Lettie | 05.04.07 - 12:40 am

Oh my gosh - you caught me totally by surprise. It's such a beautiful picture (at least it was before I knew what it was a picture of !), but I'd never have guessed... I was thinking it was some sort of pasta!!
Cathy | Homepage | 05.03.07 - 9:41 pm

Wow rowena! i love your mother-in-law's reaction to your dilemma: "Tesoro, you have enough for only one serving." here's where i have to go with my vegetarian-side, but you are brave for trying it! the finished result is beautiful!
jackie | Homepage | 05.03.07 - 4:57 pm

Hi Rowena,
I wasn't sure what was in the tray (it doesn't ring a bell seen like that), until you told us. Maybe there are foods that don't appeal, but when well prepared and seasoned, might surprise us. I'm sure that you don't get "chicken skin", when trying new foods! Take care,
barbara | Homepage | 05.03.07 - 2:36 pm

All I can say is brave, brave, brave.....goes where others fear to tread! You go girl!
Pasticciera | Homepage | 05.03.07 - 10:45 am

Holy Chickenparts!
Even if I prefer to personally reply to each comment when appropriate, all of YOU GREAT OUTSPOKEN READERS who visit this blog have really taken me by surprise! I will admit, the subject selected was fueled by impish humor, and to write for the purpose of leaving everyone speechless, (or should that be cluckless?) is something that I live for. So then, I suppose it'll be a tad blasé if I wrote my thoughts on uhm..."mountain oysters"? I am not eating chicken feet. BTW, the cockscombs were a little over 4.50 euro per/lb, or whatever is the current $ equivalent.
~rowena~ | 05.03.07 - 9:41 am

I thought it was a plate of ginger--as you find on the side of sushi platters. Hope you didn't spend a fortune on your meager 200 grams!
Poppy | 05.03.07 - 9:11 am

Sorry to say this but ewwww...lol. The colors are nice but there's no way I could eat that. Very interesting though, and very impressive you'd even try it! I wonder how the first person to eat that decided it might be tasty? hehe
stacy Simpson | Homepage | 05.03.07 - 7:22 am

The top image caught my eye first, before reading, and I wondered what kind of lovely pink and gold fruit that could possibly be. But alas . . . not fruit.
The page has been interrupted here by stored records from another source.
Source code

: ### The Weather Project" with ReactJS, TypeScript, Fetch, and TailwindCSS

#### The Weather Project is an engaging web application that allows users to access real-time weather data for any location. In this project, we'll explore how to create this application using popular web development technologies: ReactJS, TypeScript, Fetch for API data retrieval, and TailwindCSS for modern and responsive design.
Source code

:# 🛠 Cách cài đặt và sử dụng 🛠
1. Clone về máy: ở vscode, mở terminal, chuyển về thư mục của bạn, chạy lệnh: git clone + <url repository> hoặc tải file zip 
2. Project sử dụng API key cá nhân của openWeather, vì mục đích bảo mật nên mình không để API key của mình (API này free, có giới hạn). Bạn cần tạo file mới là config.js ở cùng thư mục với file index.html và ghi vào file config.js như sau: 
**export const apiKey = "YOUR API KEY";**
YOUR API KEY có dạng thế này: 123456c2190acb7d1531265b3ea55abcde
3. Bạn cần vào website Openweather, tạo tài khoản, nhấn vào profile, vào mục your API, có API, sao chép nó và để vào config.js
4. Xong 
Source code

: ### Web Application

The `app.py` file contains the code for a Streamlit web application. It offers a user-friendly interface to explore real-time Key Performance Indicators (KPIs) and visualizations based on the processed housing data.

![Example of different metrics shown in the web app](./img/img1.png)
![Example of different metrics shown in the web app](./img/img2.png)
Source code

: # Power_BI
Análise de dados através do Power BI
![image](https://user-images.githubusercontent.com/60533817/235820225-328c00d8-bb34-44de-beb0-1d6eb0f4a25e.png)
This post made me laugh. Thanks for having such great humor about a dish you clearly didn't love.
Christina | Homepage | 05.03.07 - 6:55 am

If i'm not mistaken, i saw a show about adrian fera cooked cookscomb in his restaurant, El Bulli in PBS series, Gourmet Diary of a Foodie. Very interesting, but like you i can't get past the visual! Though, i don't mind eating duck feet's skin, duck's tongue!
eliza | Homepage | 05.03.07 - 6:13 am

Cockscomb seems weird.. Perhaps you could give it another shot and buy enough cockscomb to try your mother-in-law's method. :-) Would be interesting to know about a new dish.
piccola | 05.03.07 - 4:36 am

Fascinating! I had no idea one could even eat cockscombs, although I don't know why not... many other "parts" are consumed by various cultures. They look lovely...but not quite sure they'd be my thing.
Carla | Homepage | 05.03.07 - 12:38 am

rowena, that photo of gallina thingys looks like a great canadian autumn day! but oh my god i, i, think i'm gonna be si.... and let me guess.... it tastes like chicken lol!
whozyerdanny | 05.02.07 - 11:52 pm

It's a beautiful photo but a disgusting image if you know what I mean! I don't think I could eat those either.
Sara, Ms. Adventures in Italy | Homepage | 05.02.07 - 2:26 pm

Eww, please don't tell me when you serve this one to me..that way I'll eat it.